Turns out the accommodation I’m looking for is back on the other side of the river, but all of the interesting stuff is on this side. I’m loathe to spend another $27 on the ferry and then return the next day, so I decide to press on into the Rainforest. It’s 5.30 pm and the sun is going down when I stumble upon a sign that says ‘last fuel and camping available here’. This feels like a sign from the universe, I ask the lady at reception if she has space for me.

‘You’re in luck, literally one spot left.’ She points me out the door towards a completely empty field. ‘Anywhere along there is fine,’ and she charges me $47. I eat a tuna sandwich and get in bed. It’s six pm. I fall asleep.

This sets up a beautiful routine for the rest of the week. Cause I’m on my own and really interested in disengaging from everything, I find myself in bed by seven at the latest all week. I read four books in the week, scattered through the evening hours. That first night I woke up at nine pm and read for a couple of hours before falling back asleep. One night I read solidly from midnight to four am, finishing Lorrie Moore’s brilliant collection of short stories Birds of America and getting most of the way through Jerry Pinto’s The Education of Yuri.

When I need a break from reading I do a little writing, tucked into the back of the campervan with curtains down and laptop screen glowing in the darkness. It’s bad for my back but great for my creativity. I write first drafts of a couple of short stories, I write out an outline for the rest of the year, I write this piece.

After the Daintree I head south. I’m now 22 hours away from where I’m meant to be, with only four days to cover the distance. The first day I do a wild dash, eight hours straight with stops at Port Douglas for a swim, Cairns for a coffee, Townsville for an op-shop and then find myself a berth at the Vincent ‘Bushy Parker’ Park.
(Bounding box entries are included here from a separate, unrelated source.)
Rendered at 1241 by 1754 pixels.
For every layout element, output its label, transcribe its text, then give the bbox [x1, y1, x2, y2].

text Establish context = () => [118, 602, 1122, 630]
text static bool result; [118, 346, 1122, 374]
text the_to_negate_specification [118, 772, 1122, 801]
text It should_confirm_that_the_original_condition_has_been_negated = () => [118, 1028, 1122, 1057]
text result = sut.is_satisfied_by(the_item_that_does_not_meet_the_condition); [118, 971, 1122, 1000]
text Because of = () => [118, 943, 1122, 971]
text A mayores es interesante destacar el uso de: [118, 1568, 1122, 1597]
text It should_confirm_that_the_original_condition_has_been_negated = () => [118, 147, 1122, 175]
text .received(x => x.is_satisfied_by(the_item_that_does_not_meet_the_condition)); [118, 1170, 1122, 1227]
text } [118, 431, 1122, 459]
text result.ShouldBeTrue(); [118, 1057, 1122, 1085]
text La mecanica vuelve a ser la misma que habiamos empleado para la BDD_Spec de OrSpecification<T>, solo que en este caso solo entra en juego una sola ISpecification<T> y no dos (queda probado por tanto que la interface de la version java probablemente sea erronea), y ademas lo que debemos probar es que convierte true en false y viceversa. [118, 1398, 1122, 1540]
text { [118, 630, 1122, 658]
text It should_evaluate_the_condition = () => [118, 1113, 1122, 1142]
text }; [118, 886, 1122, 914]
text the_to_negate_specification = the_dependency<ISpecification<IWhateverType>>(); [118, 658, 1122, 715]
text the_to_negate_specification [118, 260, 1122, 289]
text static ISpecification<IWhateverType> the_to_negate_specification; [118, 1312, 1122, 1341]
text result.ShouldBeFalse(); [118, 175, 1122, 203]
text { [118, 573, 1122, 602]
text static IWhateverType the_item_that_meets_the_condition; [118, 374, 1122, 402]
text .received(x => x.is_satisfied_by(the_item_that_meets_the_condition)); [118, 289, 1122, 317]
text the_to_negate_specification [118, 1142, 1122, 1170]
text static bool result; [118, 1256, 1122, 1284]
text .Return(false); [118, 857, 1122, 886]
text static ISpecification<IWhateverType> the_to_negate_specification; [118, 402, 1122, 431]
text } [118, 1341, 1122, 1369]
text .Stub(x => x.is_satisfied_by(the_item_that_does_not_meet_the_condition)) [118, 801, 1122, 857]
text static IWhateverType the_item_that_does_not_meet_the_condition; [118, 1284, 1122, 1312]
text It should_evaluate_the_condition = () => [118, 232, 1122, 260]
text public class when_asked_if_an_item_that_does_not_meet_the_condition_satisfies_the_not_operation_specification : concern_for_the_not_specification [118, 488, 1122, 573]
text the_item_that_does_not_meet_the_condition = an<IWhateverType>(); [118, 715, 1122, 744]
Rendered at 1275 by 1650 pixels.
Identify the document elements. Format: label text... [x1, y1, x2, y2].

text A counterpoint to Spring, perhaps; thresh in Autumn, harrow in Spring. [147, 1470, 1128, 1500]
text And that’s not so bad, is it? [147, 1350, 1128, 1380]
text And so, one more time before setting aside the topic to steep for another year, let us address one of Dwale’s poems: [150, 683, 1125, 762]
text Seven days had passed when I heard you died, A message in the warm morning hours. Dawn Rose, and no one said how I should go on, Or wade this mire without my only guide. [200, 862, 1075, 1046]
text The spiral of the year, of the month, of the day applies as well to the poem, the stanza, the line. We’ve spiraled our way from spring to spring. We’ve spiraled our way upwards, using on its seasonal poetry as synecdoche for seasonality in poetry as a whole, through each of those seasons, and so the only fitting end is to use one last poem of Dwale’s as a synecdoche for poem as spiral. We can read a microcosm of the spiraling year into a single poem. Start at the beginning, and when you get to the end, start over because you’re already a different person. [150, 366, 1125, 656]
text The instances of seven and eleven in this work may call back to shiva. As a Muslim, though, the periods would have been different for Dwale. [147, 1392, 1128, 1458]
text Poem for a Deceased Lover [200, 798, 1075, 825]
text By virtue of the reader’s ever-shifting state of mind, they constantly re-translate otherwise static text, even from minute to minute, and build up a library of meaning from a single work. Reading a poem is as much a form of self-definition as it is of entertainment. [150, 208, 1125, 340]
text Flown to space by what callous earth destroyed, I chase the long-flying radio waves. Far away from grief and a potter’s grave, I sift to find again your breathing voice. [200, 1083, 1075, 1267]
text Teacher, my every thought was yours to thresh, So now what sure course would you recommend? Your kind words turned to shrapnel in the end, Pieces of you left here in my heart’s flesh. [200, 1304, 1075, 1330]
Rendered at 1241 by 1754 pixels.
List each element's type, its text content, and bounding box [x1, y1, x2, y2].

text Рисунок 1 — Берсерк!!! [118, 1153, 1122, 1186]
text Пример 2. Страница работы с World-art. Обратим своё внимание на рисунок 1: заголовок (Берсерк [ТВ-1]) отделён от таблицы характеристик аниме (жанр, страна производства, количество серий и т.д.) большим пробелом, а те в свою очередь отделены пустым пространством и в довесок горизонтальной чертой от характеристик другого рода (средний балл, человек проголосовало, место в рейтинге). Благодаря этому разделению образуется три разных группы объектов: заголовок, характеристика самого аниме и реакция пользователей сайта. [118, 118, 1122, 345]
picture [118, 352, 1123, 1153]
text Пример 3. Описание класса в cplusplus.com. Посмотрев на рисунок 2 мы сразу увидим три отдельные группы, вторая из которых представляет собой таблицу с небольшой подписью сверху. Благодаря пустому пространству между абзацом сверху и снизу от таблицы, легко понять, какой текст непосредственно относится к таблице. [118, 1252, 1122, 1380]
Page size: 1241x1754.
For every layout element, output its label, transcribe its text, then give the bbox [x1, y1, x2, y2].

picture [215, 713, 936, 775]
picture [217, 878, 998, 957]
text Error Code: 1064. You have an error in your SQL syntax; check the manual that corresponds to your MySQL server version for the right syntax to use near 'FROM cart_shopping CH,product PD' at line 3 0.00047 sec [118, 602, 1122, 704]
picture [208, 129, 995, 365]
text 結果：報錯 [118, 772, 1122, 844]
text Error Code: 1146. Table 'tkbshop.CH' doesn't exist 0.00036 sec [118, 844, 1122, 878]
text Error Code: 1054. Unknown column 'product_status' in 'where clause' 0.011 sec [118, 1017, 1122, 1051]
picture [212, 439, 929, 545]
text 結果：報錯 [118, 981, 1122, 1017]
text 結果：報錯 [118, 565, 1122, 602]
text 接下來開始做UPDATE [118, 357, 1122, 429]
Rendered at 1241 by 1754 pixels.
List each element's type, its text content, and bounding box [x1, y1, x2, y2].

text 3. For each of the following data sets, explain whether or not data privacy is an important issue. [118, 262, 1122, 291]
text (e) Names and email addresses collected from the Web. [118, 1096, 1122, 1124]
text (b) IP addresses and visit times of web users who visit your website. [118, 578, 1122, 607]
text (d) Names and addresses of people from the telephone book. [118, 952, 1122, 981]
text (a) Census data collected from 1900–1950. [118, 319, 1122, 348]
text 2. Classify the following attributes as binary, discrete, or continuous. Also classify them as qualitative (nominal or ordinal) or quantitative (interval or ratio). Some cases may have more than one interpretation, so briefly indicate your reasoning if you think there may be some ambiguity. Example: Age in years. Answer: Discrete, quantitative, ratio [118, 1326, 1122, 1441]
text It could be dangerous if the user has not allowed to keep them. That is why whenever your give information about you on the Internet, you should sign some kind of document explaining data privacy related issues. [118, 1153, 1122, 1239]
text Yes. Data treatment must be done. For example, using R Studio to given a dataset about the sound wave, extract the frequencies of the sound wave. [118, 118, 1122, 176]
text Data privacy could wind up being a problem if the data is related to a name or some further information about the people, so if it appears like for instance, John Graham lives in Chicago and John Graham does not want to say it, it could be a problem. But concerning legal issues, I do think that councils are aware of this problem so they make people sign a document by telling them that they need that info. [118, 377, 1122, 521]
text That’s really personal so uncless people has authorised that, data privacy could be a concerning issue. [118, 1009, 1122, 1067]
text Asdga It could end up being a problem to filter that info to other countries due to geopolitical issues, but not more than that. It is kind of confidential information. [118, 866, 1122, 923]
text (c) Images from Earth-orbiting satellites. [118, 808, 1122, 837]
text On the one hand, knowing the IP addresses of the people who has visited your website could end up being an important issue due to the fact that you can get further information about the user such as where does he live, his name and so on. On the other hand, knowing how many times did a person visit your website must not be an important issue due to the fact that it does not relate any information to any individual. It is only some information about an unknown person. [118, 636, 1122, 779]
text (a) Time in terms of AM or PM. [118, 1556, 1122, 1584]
At this stage it starts to rain, a really heavy downpour that drenches the eight hours of sugar cane I drive through.

I keep myself entertained by listening to The National, Boygenius, The Tallest Man on Earth, Boogie Belgique. With each new album I listen to, I dream up a new project I’d like to start. By the end of that first long drive I want a rock band, a folk supergroup, a downtempo dance music project. I’m good at thinking up ideas, all I need is more time!

The next day is a brutal nine hour drive to Mackay, past a couple of army bases. I’m a little worried by the signs on the freeway saying ‘Slow Moving Vehicles Carrying Explosives’, particularly when the traffic on the freeway completely stops for an hour. A line of truckers and grey nomads all get out of their vehicles and stand in the rain staring down the road.

When traffic finally starts moving there’s a camouflaged truck tipped onto its side. I speed past with the hope this isn’t one of the explosive ones.

I stop at Airlie Beach for a swim but its positively bucketing down at this point, so I eat a tuna sandwich in the back of the van and watch the sea for a bit through the back window. Therapeutic.

I stay overnight at a caravan site with warm showers. Delightful, except they’re attached to a button on the wall that gives you two minutes of water, then makes you wait five minutes before you can press it again. Diabolical. There’s no warning the water is about to stop, no slow to a trickle, just instantaneous cut off. I stand soapy in the cold for five minutes, feeling clean but disappointed.

The last day is a short one. I’ve managed to make up all the time so I only have two hours of driving left to do. My Brisbane flight home is at 1, delayed to 2, delayed to 3.30. The weather has completely turned and it’s a beautiful 27 and sunny again.  I stop for a little morning swim on the Sunshine Coast, buy some cute earrings at an op-shop, eat the last of my Weetbix and drop the campervan off. I’m feeling inspired and energised and ready to get back to it. Would I do it again? Probably, but I would I give myself a little more time to explore.